[[ ENTRIES SHOWN open ]]

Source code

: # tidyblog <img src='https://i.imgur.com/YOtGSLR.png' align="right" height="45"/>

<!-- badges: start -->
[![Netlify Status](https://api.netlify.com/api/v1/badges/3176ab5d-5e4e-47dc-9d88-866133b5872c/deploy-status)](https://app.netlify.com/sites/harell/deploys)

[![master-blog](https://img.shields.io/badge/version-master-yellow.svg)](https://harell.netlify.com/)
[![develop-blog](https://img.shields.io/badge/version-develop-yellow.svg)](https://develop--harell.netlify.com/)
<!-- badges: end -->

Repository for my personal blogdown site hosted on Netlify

[[ ENTRIES SHOWN closed ]]

▶ _WORK REQUIRED_
Count how many lines above contain the string "version". Give only the number.

▶ _YOUR RESPONSE_
2